Repeatedly, the dynamic is a back-and-forth between surface and depth. The desire – the scientific project – is to reveal what is beneath the surface, and that is done either by opening up the surface – as in the flayed and dissected bodies – or by marking on the surface what is supposed to lie beneath. For the medical practitioner, it is the inside of the body that matters. But the images keep returning us to the surface – the exterior of the body, which is the point of interaction with the world and the site where meaning is generated.

The most strikingly beautiful images may be the most purely scientific in origin – photos of pathology specimens at extremely high magnification. In these images, the mere fact of extreme magnification transforms the specimens into strange and wondrous images, while still remaining tied to their reality as disease-causing organisms.
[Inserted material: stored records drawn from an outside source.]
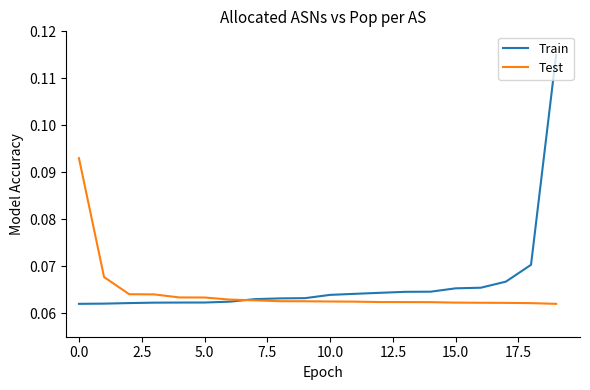

Which series has the widest spread of values?

Train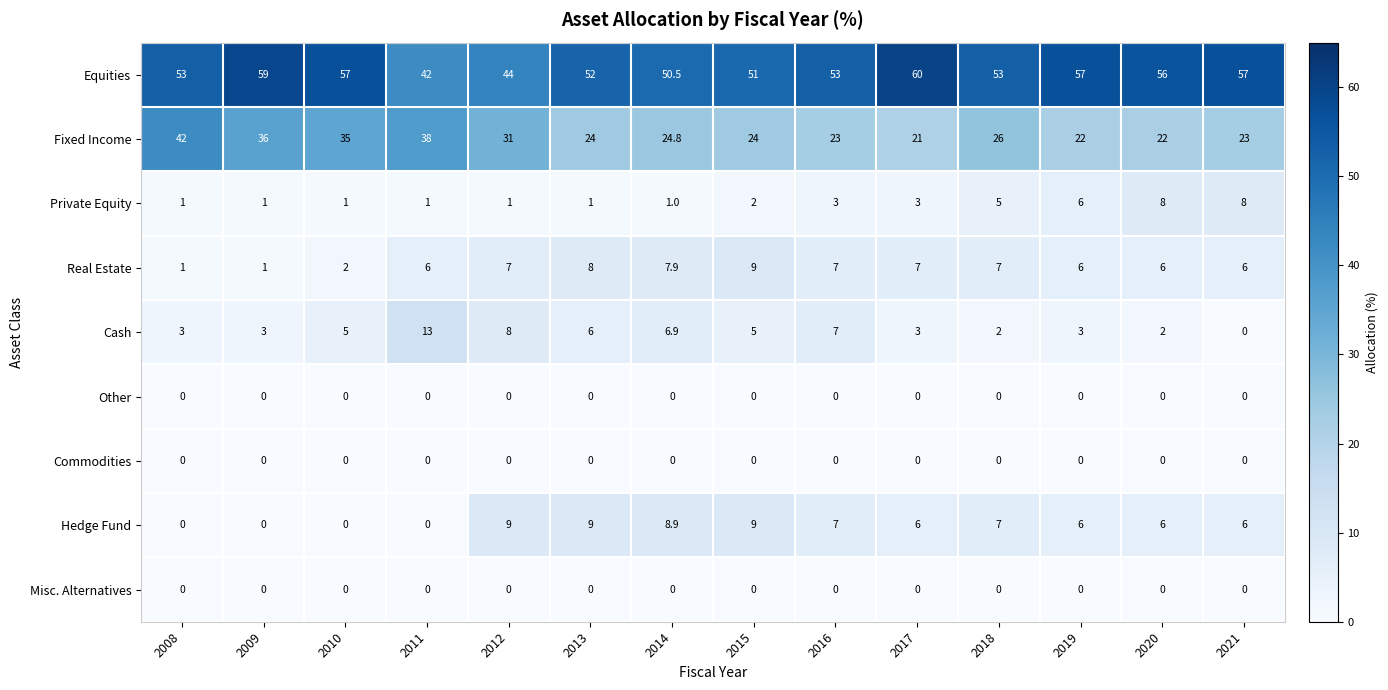

Which label corresponds to the largest value in the chart?

2017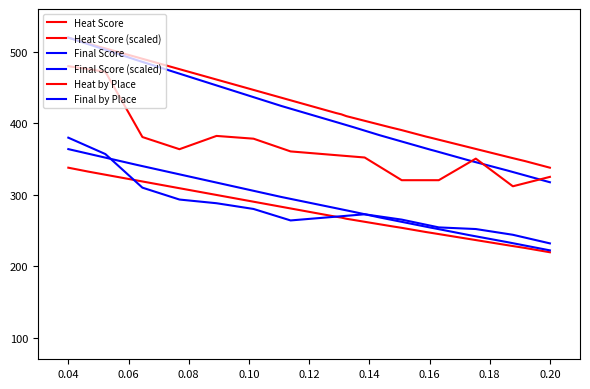

Which label corresponds to the largest value in the chart?

0.04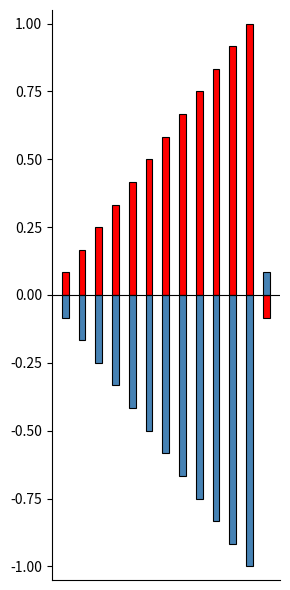

What is the greatest value displayed?

1.0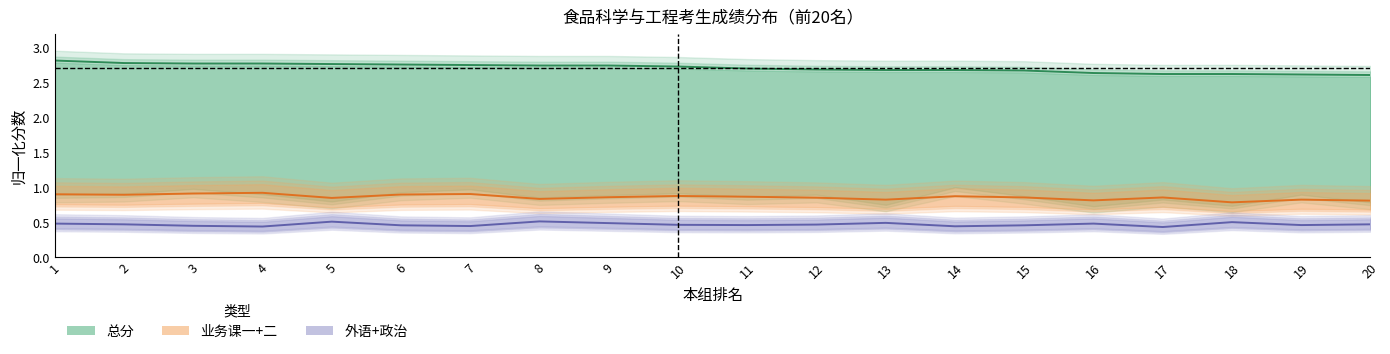

True or false: 总分 and 业务课一+二 intersect in this chart.

False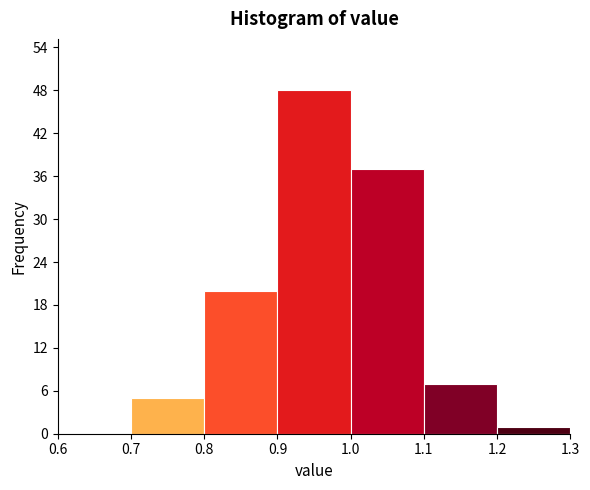

Over which range of the x-axis is the bar tallest?

0.9 to 1.0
This is only a hint at the variety of works in this collection. We see scenes of medical treatment in various cultures and contexts (war hospitals, religious healings, deathbed services, caricatures). We have images of quackery, iconic diseases such as cholera, smallpox, colds and STDs, herbal medicine and mental illness. All of the images are presented with general commentary and specific identification. In each case the commentary is enough to provide context and orientation, but it is winningly modest. The book does not have an argument or a theory to advance, but the interplay of its images displays a search for a kind of truth that is both inside and outside, surface and depth, science and art.

Stuart Johnson is an attorney practicing in Charlotte, North Carolina.

 

[*] Zeteo thanks the Wellcome Trust for permission to reproduce the image here.